The rule only applies to 46 XY DSD conditions, which occur when an individual with one X chromosome and one Y chromosome in each cell has genitalia that is not clearly male or female. Its restrictions do not apply to individuals with XX chromosomes. 

Under these regulations, female athletes who have circulating testosterone levels of 5 nanomoles per liter or higher and experience a “material androgenizing effect” are required to lower their testosterone level six months before a competition and maintain it as long as they are competing in the women’s category. This can be done through the usage of a contraceptive pill. 

In early September, the Swiss Federal Tribunal (SFT) reaffirmed the legality of this rule by dismissing an appeal from Olympic track and field champion Caster Semenya. The South African track star’s appeal was against a May 2019 verdict from CAS on the validity of the 2018 DSD regulations. 

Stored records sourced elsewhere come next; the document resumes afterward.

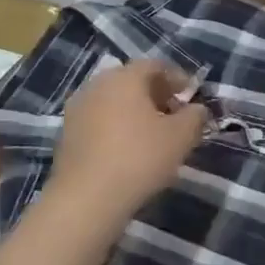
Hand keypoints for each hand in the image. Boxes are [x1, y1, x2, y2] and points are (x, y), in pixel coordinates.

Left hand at [49, 60, 208, 220]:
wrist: (86, 199)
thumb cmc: (140, 157)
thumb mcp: (182, 136)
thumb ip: (195, 116)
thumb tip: (197, 109)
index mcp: (125, 77)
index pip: (155, 65)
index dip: (178, 77)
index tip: (192, 96)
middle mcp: (97, 85)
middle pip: (132, 80)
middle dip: (156, 93)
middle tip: (175, 114)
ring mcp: (77, 109)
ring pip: (114, 100)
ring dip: (136, 111)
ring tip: (154, 134)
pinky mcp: (67, 134)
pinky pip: (99, 120)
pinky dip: (117, 126)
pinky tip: (129, 149)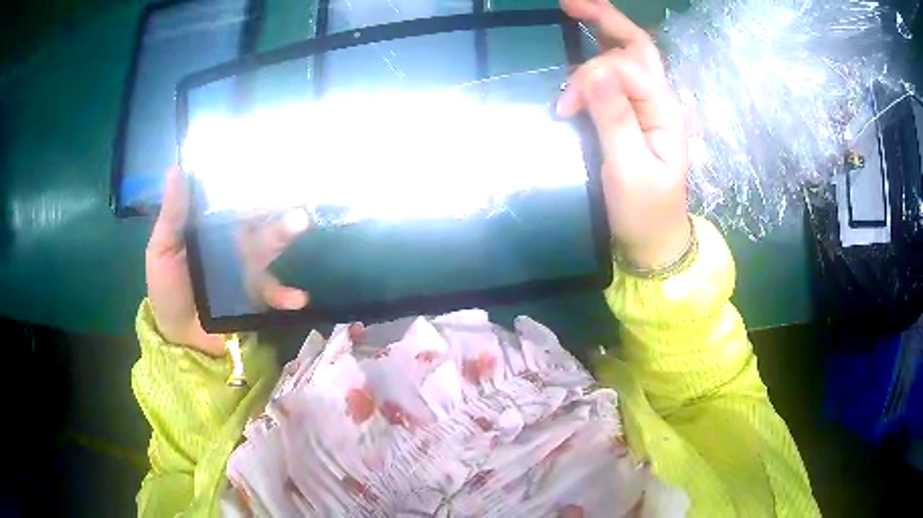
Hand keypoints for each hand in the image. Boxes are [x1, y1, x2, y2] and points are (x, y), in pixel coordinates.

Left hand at [145, 167, 309, 355]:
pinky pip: (274, 294)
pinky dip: (287, 295)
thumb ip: (172, 215)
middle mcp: (233, 242)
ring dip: (284, 234)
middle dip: (272, 202)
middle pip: (255, 219)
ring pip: (268, 247)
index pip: (233, 200)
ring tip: (301, 222)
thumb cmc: (167, 287)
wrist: (178, 336)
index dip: (249, 184)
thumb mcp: (161, 249)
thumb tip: (176, 169)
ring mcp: (247, 269)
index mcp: (212, 226)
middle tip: (293, 188)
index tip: (268, 166)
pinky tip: (298, 297)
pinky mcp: (255, 297)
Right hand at [557, 0, 689, 268]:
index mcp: (665, 110)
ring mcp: (650, 107)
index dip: (591, 76)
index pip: (626, 66)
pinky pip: (621, 76)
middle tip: (569, 2)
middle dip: (605, 19)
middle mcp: (661, 100)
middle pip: (637, 46)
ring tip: (574, 17)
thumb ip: (615, 119)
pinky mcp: (637, 116)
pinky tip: (585, 50)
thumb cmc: (645, 210)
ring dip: (602, 34)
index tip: (564, 108)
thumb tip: (593, 71)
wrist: (655, 240)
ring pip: (630, 56)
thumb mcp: (629, 169)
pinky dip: (601, 57)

The CAS recognized that these regulations were discriminatory, but argued that this discrimination is a “necessary, reasonable and proportionate means of achieving the IAAF’s aim of preserving the integrity of female athletics in the Restricted Events.”

However, in its pursuit of fairness and improving regulations following Chand’s appeal, World Athletics hasn’t gone far enough. While it now excludes athletes with XX chromosomes, it still unfairly targets female athletes with DSD who identify as women by narrowly defining womanhood based on testosterone levels. 

Some have even gone as far to say that female athletes with 46 XY DSD are men — despite the fact that these athletes, including Semenya and Chand, identify as women — and have called for them to compete in men’s categories.

“These kind of people should not run with us,” said one of Semenya’s competitors, Italian runner Elisa Cusma. “For me, she is not a woman. She is a man.”

However, this oversimplifies the role of testosterone in athletic performance and ignores other biological components that impact ability. Forcing female athletes like Semenya to compete in the men’s category can also put them at a significant disadvantage.

Semenya’s gold-medal time in the women’s 800 at the 2016 Summer Olympics would have gotten her last place in the men’s event by almost 10 seconds. Her time was neither a world record nor an Olympic record for women. Yet she was still targeted with invasive sex confirmation tests by World Athletics and extreme scrutiny for every one of her successes. 

World Athletics’ rule also puts female athletes with DSD and high testosterone levels in danger. These athletes are forced to make the impossible decision between not participating in the races they’ve trained most of their lives for and altering their body’s chemistry through different kinds of testosterone suppressants. 

The World Medical Association (WMA) released a statement in 2019 following the ruling by CAS and advised physicians around the world to not take part in implementing the eligibility regulations set about by World Athletics for female athletes. Dr. Frank Montgomery, chairperson of the WMA, said that taking hormonal suppressant drugs also increases the risk of blood clots. 

“Hormonal interventions which are not medically indicated, which have negative health effects and which are not based on an athlete’s free consent should be not only avoided, but doctors should not take part in that,” Montgomery said. “We regard it as unethical to do so.”

In 2019, the United Nations Human Rights Council also released a statement on World Athletics’ regulations, stating that “rules and practices that require women and girl athletes with differences of sex development, androgen sensitivity and levels of testosterone to medically reduce their blood testosterone levels may contravene international human rights norms and standards.”

Put simply, testosterone regulations for female athletes are human rights violations that are not rooted in concrete scientific evidence. Their purpose is to police women’s bodies to perpetuate a perception of women that doesn’t reflect reality. No one gets to decide who is woman enough based solely on biology.

So as we fight for equality in sports, we can’t stop at just equal pay. As Semenya says, the fight continues “until we can all run free the way we were born.”